**WHAT IS NEEDED**
Report each line of the material below that contains the word "Homicide", copying every such line in full.

**DATA**
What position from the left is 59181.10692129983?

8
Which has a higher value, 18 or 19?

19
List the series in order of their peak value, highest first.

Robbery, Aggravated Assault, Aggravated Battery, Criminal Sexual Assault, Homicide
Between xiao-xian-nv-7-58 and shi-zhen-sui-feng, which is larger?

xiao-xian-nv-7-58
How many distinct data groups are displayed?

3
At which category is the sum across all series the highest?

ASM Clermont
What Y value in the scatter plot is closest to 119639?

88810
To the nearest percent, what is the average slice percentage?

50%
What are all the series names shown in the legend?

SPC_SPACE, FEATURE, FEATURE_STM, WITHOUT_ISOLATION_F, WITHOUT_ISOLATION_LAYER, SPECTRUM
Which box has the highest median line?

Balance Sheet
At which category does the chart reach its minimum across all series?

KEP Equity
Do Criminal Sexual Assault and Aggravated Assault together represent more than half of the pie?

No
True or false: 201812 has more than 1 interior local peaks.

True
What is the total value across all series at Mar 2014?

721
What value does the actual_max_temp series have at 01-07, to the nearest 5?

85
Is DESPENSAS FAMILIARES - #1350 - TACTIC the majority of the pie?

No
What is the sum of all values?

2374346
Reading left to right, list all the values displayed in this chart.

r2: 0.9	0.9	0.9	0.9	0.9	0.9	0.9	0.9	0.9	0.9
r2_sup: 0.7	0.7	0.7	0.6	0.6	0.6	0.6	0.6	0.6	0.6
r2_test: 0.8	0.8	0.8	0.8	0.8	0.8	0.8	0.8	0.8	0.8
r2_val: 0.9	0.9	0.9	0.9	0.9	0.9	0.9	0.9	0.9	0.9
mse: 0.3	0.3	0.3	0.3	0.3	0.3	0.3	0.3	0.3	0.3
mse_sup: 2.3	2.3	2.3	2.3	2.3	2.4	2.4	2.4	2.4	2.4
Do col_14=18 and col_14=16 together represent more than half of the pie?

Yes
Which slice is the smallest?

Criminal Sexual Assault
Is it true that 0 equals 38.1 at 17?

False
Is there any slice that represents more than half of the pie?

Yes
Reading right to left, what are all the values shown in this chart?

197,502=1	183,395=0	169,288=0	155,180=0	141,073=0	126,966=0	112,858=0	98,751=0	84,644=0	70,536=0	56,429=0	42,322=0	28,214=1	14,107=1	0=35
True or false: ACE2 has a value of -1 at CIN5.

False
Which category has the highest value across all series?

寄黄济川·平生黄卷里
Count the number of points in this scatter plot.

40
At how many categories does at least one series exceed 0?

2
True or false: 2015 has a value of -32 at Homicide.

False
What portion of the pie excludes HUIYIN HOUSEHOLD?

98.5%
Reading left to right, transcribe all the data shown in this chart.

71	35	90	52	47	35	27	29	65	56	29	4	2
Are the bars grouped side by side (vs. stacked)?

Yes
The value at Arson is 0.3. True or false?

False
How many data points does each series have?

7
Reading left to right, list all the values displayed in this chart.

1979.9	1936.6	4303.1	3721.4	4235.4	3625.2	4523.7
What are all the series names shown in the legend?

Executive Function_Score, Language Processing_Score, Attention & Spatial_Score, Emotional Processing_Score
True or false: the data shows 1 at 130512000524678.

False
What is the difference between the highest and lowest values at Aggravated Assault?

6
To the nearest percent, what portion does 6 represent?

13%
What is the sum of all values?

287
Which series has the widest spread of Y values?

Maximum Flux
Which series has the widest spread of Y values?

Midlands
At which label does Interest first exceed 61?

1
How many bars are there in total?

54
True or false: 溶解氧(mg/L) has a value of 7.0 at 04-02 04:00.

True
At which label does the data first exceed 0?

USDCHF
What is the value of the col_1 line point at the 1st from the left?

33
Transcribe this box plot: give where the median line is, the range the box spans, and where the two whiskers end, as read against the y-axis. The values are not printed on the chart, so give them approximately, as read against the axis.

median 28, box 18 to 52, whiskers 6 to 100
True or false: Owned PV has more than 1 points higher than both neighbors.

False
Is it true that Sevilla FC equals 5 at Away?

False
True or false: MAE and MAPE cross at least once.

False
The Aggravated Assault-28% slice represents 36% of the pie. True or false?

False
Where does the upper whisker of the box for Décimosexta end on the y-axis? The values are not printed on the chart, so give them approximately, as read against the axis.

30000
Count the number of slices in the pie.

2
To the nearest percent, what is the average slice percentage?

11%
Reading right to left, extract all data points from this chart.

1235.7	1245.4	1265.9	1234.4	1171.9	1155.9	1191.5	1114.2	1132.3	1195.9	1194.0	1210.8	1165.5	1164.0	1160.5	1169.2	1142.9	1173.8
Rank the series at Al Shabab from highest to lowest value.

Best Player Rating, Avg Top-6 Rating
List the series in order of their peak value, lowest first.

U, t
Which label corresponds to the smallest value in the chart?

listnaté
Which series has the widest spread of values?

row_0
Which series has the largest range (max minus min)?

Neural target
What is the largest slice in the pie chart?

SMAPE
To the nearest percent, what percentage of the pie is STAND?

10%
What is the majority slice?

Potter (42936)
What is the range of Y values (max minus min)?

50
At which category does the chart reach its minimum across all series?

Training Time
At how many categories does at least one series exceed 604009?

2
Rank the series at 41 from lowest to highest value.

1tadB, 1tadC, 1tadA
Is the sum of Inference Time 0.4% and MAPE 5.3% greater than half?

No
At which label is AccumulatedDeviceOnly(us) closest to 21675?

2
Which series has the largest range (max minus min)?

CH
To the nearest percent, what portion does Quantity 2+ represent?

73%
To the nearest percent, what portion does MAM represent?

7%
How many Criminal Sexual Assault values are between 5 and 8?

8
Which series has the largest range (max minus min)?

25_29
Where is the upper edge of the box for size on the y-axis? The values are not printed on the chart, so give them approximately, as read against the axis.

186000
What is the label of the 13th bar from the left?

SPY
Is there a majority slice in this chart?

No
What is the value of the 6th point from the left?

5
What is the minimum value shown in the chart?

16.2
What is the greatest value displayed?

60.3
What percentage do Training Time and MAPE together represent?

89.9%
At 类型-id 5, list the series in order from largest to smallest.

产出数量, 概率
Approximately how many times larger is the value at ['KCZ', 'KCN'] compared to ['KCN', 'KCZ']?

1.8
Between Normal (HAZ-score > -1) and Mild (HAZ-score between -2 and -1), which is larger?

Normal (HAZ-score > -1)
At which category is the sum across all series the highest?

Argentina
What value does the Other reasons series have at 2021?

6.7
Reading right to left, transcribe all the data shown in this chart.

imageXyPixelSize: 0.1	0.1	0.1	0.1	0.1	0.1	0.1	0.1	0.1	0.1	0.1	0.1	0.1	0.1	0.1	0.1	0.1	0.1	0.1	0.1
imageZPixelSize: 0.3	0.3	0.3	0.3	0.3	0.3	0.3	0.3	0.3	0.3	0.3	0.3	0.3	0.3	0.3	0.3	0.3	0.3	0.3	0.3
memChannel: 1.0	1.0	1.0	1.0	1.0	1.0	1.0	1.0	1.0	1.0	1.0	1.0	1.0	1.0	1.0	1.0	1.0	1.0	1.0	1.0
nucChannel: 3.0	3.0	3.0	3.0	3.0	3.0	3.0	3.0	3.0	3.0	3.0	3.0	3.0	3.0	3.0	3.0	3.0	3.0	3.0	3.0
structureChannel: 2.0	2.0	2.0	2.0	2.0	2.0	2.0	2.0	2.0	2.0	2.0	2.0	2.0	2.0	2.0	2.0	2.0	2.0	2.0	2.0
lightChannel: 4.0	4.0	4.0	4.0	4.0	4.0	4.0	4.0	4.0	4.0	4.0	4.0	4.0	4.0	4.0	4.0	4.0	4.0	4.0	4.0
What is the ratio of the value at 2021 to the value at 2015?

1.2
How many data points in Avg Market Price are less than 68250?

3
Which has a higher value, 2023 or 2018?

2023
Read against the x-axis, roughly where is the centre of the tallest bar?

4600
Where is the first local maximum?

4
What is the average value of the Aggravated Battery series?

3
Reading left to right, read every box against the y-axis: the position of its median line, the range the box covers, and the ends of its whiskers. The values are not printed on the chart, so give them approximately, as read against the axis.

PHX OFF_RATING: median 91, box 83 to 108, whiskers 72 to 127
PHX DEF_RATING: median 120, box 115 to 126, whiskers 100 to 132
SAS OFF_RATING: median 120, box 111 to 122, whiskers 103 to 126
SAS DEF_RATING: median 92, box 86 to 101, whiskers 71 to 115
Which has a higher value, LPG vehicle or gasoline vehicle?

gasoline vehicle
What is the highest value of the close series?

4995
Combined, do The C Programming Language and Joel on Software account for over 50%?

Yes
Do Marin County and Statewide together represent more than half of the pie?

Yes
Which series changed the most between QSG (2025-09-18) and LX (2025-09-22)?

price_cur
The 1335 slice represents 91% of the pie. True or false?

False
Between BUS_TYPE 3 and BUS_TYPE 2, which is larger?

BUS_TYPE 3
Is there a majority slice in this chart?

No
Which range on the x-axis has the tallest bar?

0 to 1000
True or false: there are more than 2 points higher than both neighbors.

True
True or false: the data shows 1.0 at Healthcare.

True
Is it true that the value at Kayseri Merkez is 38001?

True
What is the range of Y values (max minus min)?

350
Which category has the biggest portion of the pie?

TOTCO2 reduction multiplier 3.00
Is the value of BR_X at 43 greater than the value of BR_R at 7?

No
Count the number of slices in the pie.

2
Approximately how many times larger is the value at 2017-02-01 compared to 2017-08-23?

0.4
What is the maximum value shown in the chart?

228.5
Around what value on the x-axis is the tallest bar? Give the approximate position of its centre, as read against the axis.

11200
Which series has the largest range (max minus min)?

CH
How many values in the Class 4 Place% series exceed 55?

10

**TASK ANSWER**
Robbery, Aggravated Assault, Aggravated Battery, Criminal Sexual Assault, Homicide
True or false: 2015 has a value of -32 at Homicide.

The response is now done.